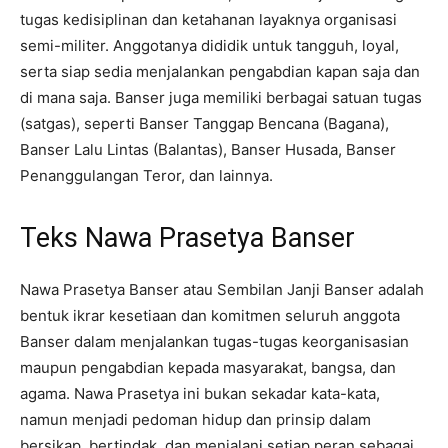
tugas kedisiplinan dan ketahanan layaknya organisasi
semi-militer. Anggotanya dididik untuk tangguh, loyal,
serta siap sedia menjalankan pengabdian kapan saja dan
di mana saja. Banser juga memiliki berbagai satuan tugas
(satgas), seperti Banser Tanggap Bencana (Bagana),
Banser Lalu Lintas (Balantas), Banser Husada, Banser
Penanggulangan Teror, dan lainnya.
Teks Nawa Prasetya Banser
Nawa Prasetya Banser atau Sembilan Janji Banser adalah
bentuk ikrar kesetiaan dan komitmen seluruh anggota
Banser dalam menjalankan tugas-tugas keorganisasian
maupun pengabdian kepada masyarakat, bangsa, dan
agama. Nawa Prasetya ini bukan sekadar kata-kata,
namun menjadi pedoman hidup dan prinsip dalam
bersikap, bertindak, dan menjalani setiap peran sebagai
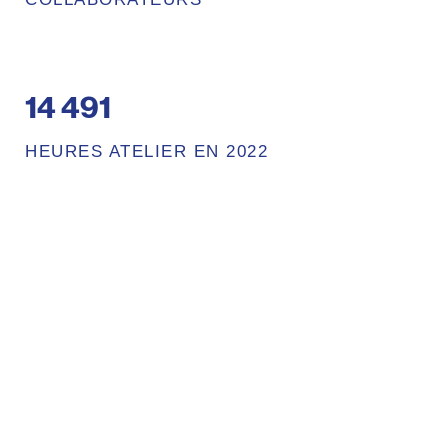
14 491
HEURES ATELIER EN 2022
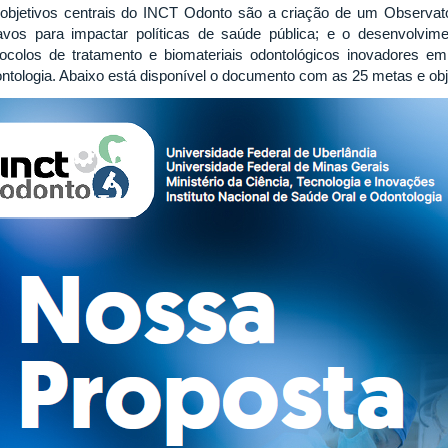
objetivos centrais do INCT Odonto são a criação de um Observat
avos para impactar políticas de saúde pública; e o desenvolvime
tocolos de tratamento e biomateriais odontológicos inovadores em
ntologia. Abaixo está disponível o documento com as 25 metas e ob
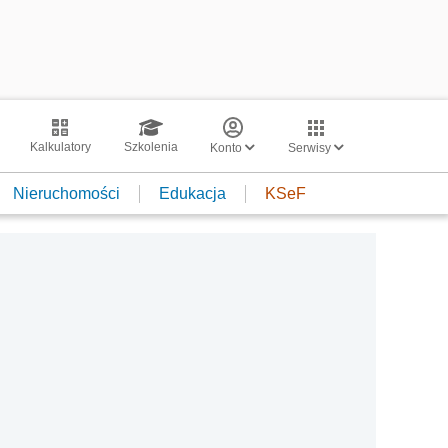
Kalkulatory
Szkolenia
Konto
Serwisy
Nieruchomości
Edukacja
KSeF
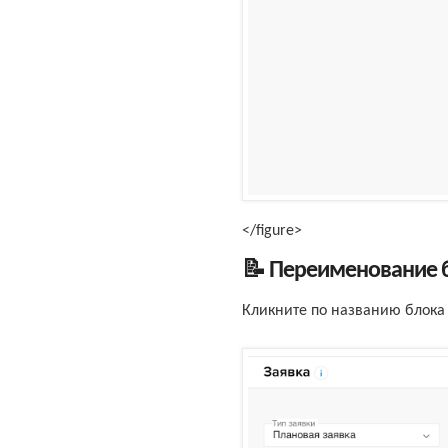
</figure>
📝 Переименование 
Кликните по названию блока 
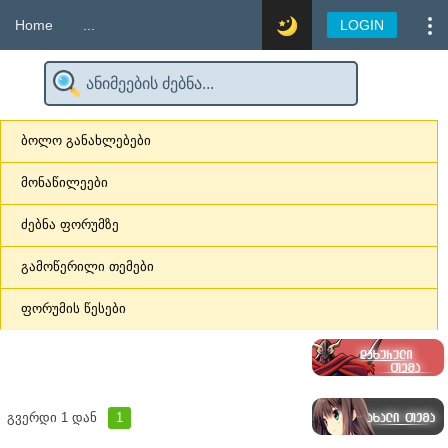
Home
...
LOGIN
ბოლო განახლებები
მონაწილეები
ძებნა ფორუმზე
გამოწერილი თემები
ფორუმის წესები
გვერდი
1
დან
1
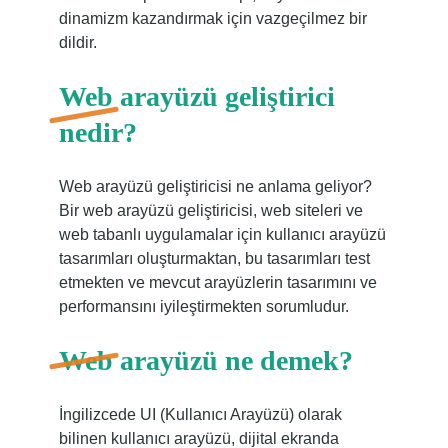
dinamizm kazandırmak için vazgeçilmez bir
dildir.
Web arayüzü geliştirici
nedir?
Web arayüzü geliştiricisi ne anlama geliyor?
Bir web arayüzü geliştiricisi, web siteleri ve
web tabanlı uygulamalar için kullanıcı arayüzü
tasarımları oluşturmaktan, bu tasarımları test
etmekten ve mevcut arayüzlerin tasarımını ve
performansını iyileştirmekten sorumludur.
Web arayüzü ne demek?
İngilizcede UI (Kullanıcı Arayüzü) olarak
bilinen kullanıcı arayüzü, dijital ekranda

══════════

• [TASK REQUIREMENTS]:
The lines wanted run from the first one in the material above through the line containing "(satgas), seperti Banser"; give them again exactly, leaving out the pictures.

• [ANSWER BELOW]:
tugas kedisiplinan dan ketahanan layaknya organisasi
semi-militer. Anggotanya dididik untuk tangguh, loyal,
serta siap sedia menjalankan pengabdian kapan saja dan
di mana saja. Banser juga memiliki berbagai satuan tugas
(satgas), seperti Banser Tanggap Bencana (Bagana),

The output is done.